Er hat es als einen wunderbaren Augenblick beschrieben. Es war, als hätte Gott ihn geküsst. Sein Glaube und sein Leiden waren belohnt worden.«
Cabrera verstummt. Er schweigt für lange Zeit. In mir steigt ein ungutes Gefühl auf. Eine innere Stimme verrät mir, was als Nächstes kommt.
»Eines Nachts, so erzählte er, hätte Gott sie geholt und in die Hölle zurückgebracht. Männer kamen, während sie schliefen, und ermordeten die Polizisten, die sie beschützten. Sie nahmen ihn und die anderen Kinder mit und führten sie zurück in die Sklaverei. Es war furchtbar«, flüstert Cabrera. »können Sie sich das vorstellen? In Sicherheit zu sein und dann wieder geraubt zu werden? Erneut alle Hoffnung zu verlieren? Für ihn war es schlimmer als für alle anderen. Sie wussten, dass er geholfen hatte, dass er der Polizei den Namen eines seiner Schergen genannt hatte. Sie brachten ihn nicht um, doch sie bestraften ihn … auf eine Weise, die seine frühere Existenz in der Hölle wie den Himmel erscheinen ließ.«
Ich habe es gewusst. Irgendetwas in mir hat es gewusst, und jetzt habe ich die Bestätigung.

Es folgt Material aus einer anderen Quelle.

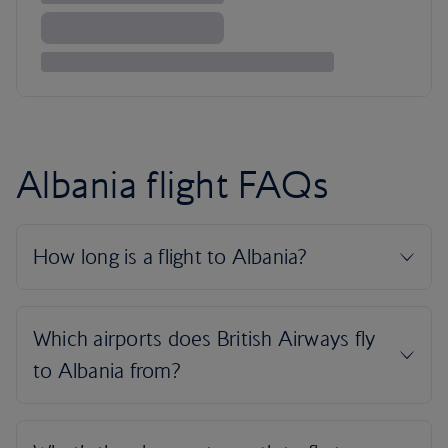
Albania flight FAQs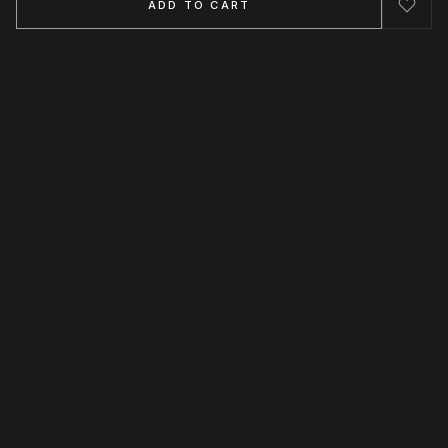
ADD TO CART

Ich trete neben Alan. »Der Name des Jungen war Juan, stimmt das?«, frage ich Cabrera.
Er nickt. »Ja. Er war ein Engel mit Namen Juan.«
Ich weiß nicht, ob sein Bild von Juan als einem jungen Heiligen der Wahrheit entspricht oder ob es die idealisierten Erinnerungen eines verängstigten, gequälten und missbrauchten Kindes sind, das einen guten Freund fand, als es ihn am dringendsten brauchte. Doch ich weiß, dass ich Geschichten wie diese schon häufiger gehört habe. Es sind Geschichten, bei denen niemand gewinnt, nicht einmal wir.